O tom com que um mártir lança ao rosto do mundo o que considera verdadeiro já exprime um grau tão baixo de retidão intelectual, tamanha obtusidade para a questão da verdade, que jamais é preciso refutar um mártir. [...] A conclusão de todos os idiotas, incluindo as mulheres e o povo, de que deve haver algo numa causa pela qual alguém morre (ou que até mesmo, como o cristianismo inicial, produz epidemias de ânsia de morte) - essa conclusão tornou-se um enorme entrave ao exame, ao espírito de exame e à cautela. Os mártires prejudicaram a verdade... Ainda hoje basta a crueza de uma perseguição para dar ao mais insignificante sectarismo um nome respeitável. Como? Altera o valor de algo o fato de alguém dar a vida por ele? Um erro que se torna respeitável é um erro que possui um encanto de sedução a mais: acreditem vocês, senhores teólogos, que lhes daríamos ocasião de se fazerem de mártires para a sua mentira? Refuta-se algo colocando-o atenciosamente sobre o gelo - da mesma forma refuta-se um teólogo... Foi essa estupidez de todos os perseguidores ao longo da história, dar à causa oposta a aparência de algo honroso - presenteá-la com o fascínio do martírio... Ainda hoje a mulher está de joelhos diante de um erro, porque lhe disseram que por ele alguém morreu na cruz. Então a cruz é um argumento? Mas acerca de todas essas coisas apenas um indivíduo disse a palavra que havia milênios era necessária - Zaratustra.
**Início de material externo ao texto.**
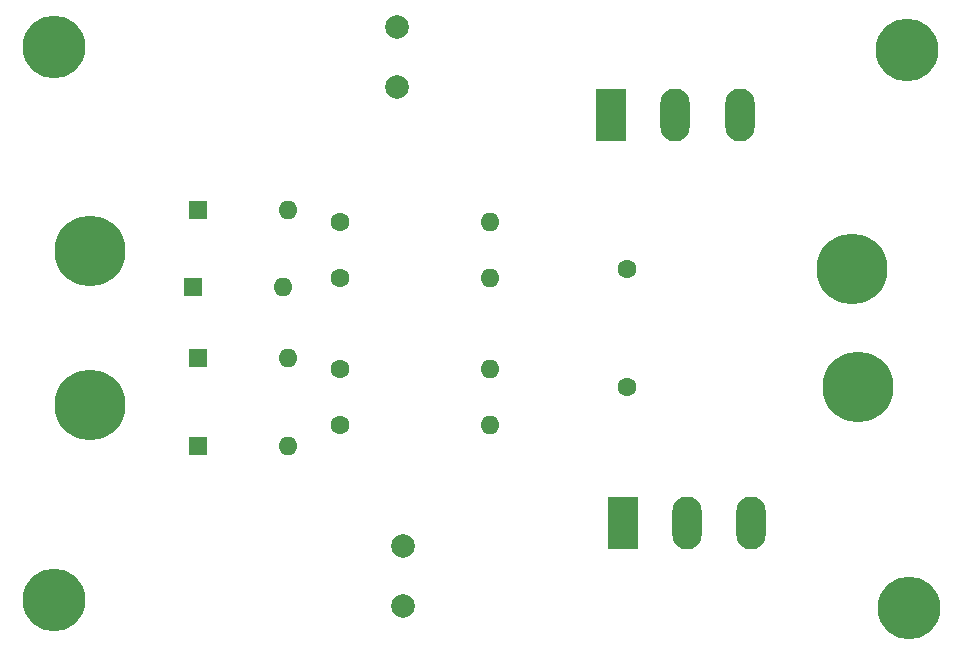
<source format=gbr>
%TF.GenerationSoftware,KiCad,Pcbnew,8.0.7*%
%TF.CreationDate,2025-10-16T17:38:00-07:00*%
%TF.ProjectId,ZVS Driver,5a565320-4472-4697-9665-722e6b696361,rev?*%
%TF.SameCoordinates,Original*%
%TF.FileFunction,Soldermask,Bot*%
%TF.FilePolarity,Negative*%
%FSLAX46Y46*%
G04 Gerber Fmt 4.6, Leading zero omitted, Abs format (unit mm)*
G04 Created by KiCad (PCBNEW 8.0.7) date 2025-10-16 17:38:00*
%MOMM*%
%LPD*%
G01*
G04 APERTURE LIST*
%ADD10C,1.600000*%
%ADD11O,1.600000X1.600000*%
%ADD12R,1.600000X1.600000*%
%ADD13C,5.300000*%
%ADD14R,2.500000X4.500000*%
%ADD15O,2.500000X4.500000*%
%ADD16C,2.000000*%
%ADD17C,6.000000*%
G04 APERTURE END LIST*
D10*
%TO.C,R4*%
X165650000Y-93250000D03*
D11*
X178350000Y-93250000D03*
%TD*%
D12*
%TO.C,D2*%
X153190000Y-81500000D03*
D11*
X160810000Y-81500000D03*
%TD*%
D13*
%TO.C,H2*%
X213715600Y-61468000D03*
%TD*%
D12*
%TO.C,D1*%
X153690000Y-75000000D03*
D11*
X161310000Y-75000000D03*
%TD*%
D10*
%TO.C,R1*%
X165650000Y-76000000D03*
D11*
X178350000Y-76000000D03*
%TD*%
D14*
%TO.C,Q1*%
X188600000Y-67000000D03*
D15*
X194050000Y-67000000D03*
X199500000Y-67000000D03*
%TD*%
D16*
%TO.C,L2*%
X171000000Y-103460000D03*
X171000000Y-108540000D03*
%TD*%
D10*
%TO.C,R2*%
X165650000Y-80750000D03*
D11*
X178350000Y-80750000D03*
%TD*%
D12*
%TO.C,D3*%
X153690000Y-87500000D03*
D11*
X161310000Y-87500000D03*
%TD*%
D17*
%TO.C,J3*%
X144500000Y-78500000D03*
%TD*%
D12*
%TO.C,D4*%
X153690000Y-95000000D03*
D11*
X161310000Y-95000000D03*
%TD*%
D10*
%TO.C,C1*%
X190000000Y-90000000D03*
X190000000Y-80000000D03*
%TD*%
D13*
%TO.C,H1*%
X141478000Y-61214000D03*
%TD*%
%TO.C,H4*%
X213817200Y-108712000D03*
%TD*%
D10*
%TO.C,R3*%
X165650000Y-88500000D03*
D11*
X178350000Y-88500000D03*
%TD*%
D17*
%TO.C,J2*%
X209500000Y-90000000D03*
%TD*%
D16*
%TO.C,L1*%
X170500000Y-59500000D03*
X170500000Y-64580000D03*
%TD*%
D13*
%TO.C,H3*%
X141478000Y-108000800D03*
%TD*%
D17*
%TO.C,J1*%
X144500000Y-91500000D03*
%TD*%
%TO.C,J4*%
X209000000Y-80000000D03*
%TD*%
D14*
%TO.C,Q2*%
X189600000Y-101500000D03*
D15*
X195050000Y-101500000D03*
X200500000Y-101500000D03*
%TD*%
M02*

</source>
Sinais de sangue eles escreveram no caminho que percorriam, e sua loucura ensinava que a verdade se prova com o sangue.
Mas o sangue é o pior testemunho da verdade; o sangue envenena ainda a mais pura doutrina, tornando-a ilusão e ódio.
E se alguém atravessa o fogo por sua doutrina - que demonstrava isso? Mais vale, verdadeiramente, que da sua própria fogueira venha sua doutrina.